TASK BRIEF>
Pick up the passage on nitrate and microbial networks in weathered rock and sediment after its last sentence and continue it.

TEXT FOR ANALYSIS>
::::
Figure 3. Piecewise structural equation modeling (piecewiseSEM) describing the effect of multiple physiochemical parameters on the microbial alpha [in weathered rocks (A), sediments (B)] and beta (C) diversities. Numbers adjacent to arrows are indicative of the effect size of the relationship. The width of the arrows is proportional to the strength of the relationship. Red arrows indicate a significant positive correlation, while blue arrows indicate a negative relationship. R2 denote the proportion of variance explained by the predictors. Significance level: p < 0.05, *; p < 0.01, **; p < 0.001, ***.
Networks were constructed between bacteria and NO3− to further explore the potential impact of NO3− on specific microbial groups. In total, 57 and 10 genera with significant Spearman’s correlation (|r| > 0.5, p < 0.05) with NO3− were included in the network of weathered rock (NW) and sediment (NS), respectively (Figures 4A,B). There were 20 (35.09%) and 6 (60%) genera showed positive correlations with NO3− in NW and NS, respectively. Taxonomically, the 57 genera mainly belonged to Proteobacteria (28), Actinobacteria (11), Acidobacteria (10), Gemmatimonadetes (3), and Chloroflexi (2) in NW, whereas the 10 genera in NS were mainly affiliated with Actinobacteria (4) and Proteobacteria (2). Novosphingobium (negatively), Quadrisphaera (positively), and uncultured Gemmatimonadaceae (negatively) were detected both in NW and NS and showed the same trend with NO3− concentration. Subgroup_6, Subgroup_7, Subgroup_12, Subgroup_22, RB41, JGI_0001001-H03, Bryobacter, Candidatus_Solibacter, and uncultured species belonged to Acidobacteria were negatively associated with NO3− in NW. Besides three genera of Thermoleophilia class in the weathered rock, there were eight and four genera of Actinobacteria positively correlated with NO3− in weathered rock and sediment, respectively. Nitrospira was only detected in NW with a negative correlation with NO3− (Figure 4A). Species in Gammaproteobacteria and Deltaproteobacteria were mainly negatively associated with NO3−, while Alphaproteobacteria showed more diverse response to NO3−.
::::
[Stored data]
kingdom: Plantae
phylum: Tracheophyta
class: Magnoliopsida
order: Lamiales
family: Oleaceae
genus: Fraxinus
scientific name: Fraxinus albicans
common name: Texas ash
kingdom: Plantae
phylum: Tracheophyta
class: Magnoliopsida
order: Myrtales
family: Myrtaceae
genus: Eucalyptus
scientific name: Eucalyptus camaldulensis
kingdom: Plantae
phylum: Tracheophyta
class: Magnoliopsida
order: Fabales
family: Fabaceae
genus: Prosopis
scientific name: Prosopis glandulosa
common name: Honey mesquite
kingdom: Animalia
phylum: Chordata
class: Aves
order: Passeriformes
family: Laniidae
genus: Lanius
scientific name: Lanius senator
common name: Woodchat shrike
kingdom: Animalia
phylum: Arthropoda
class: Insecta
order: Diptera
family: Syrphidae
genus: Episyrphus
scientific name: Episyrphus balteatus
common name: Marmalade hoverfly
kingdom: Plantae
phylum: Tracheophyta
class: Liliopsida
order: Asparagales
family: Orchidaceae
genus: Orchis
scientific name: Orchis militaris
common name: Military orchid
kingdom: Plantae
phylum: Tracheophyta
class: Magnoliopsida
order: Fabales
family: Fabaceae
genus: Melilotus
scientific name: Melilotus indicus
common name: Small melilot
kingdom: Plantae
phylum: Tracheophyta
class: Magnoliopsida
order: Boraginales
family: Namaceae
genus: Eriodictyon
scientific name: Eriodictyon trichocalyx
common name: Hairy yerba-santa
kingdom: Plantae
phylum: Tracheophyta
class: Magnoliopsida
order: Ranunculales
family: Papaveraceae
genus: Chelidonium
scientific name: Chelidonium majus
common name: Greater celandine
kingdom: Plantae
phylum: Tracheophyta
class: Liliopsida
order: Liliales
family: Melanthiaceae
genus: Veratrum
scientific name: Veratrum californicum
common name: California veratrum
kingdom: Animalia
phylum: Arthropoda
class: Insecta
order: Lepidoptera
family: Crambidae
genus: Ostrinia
::::
ANSWER TO THIS EXERCISE>
Figure 4. Networks between microbial genera and NO3− in weathered rocks (A) and sediments (B). Nodes are colored by microbial phyla, and the connection edge represents a significant correlation (|r| > 0.5, p < 0.05) with NO3− based on pairwise Spearman’s correlations. Positive correlations are in red and negative correlations are in green.
3.4. Bacterial interactions in weathered rocks and sediments
Co-occurrence networks were conducted to reveal bacterial interactions. In total, there were 666 nodes (ASVs) and 8,217 edges in the co-occurrence network of weathered rocks (Co-NW; Figure 5A), whereas 744 nodes (ASVs) and 19,456 edges in the network for the sediment communities (Co-NS; Figure 5C). Most edges were positively linked (88.9% in Co-NW and 84.64% in Co-NS). Both networks showed good modularity with 6 main modules (Figures 5B,D). Nodes from the same or adjacent sampling sites tend to cluster in the same module. Topologically, Co-NW showed higher modularity (0.808), lower average clustering coefficient (0.549), higher average path length (3.511) than those in Co-NS (0.658, 0.553, 2.949; Table 2). Co-NW was more stable than Co-NS as estimated network stability by average degree.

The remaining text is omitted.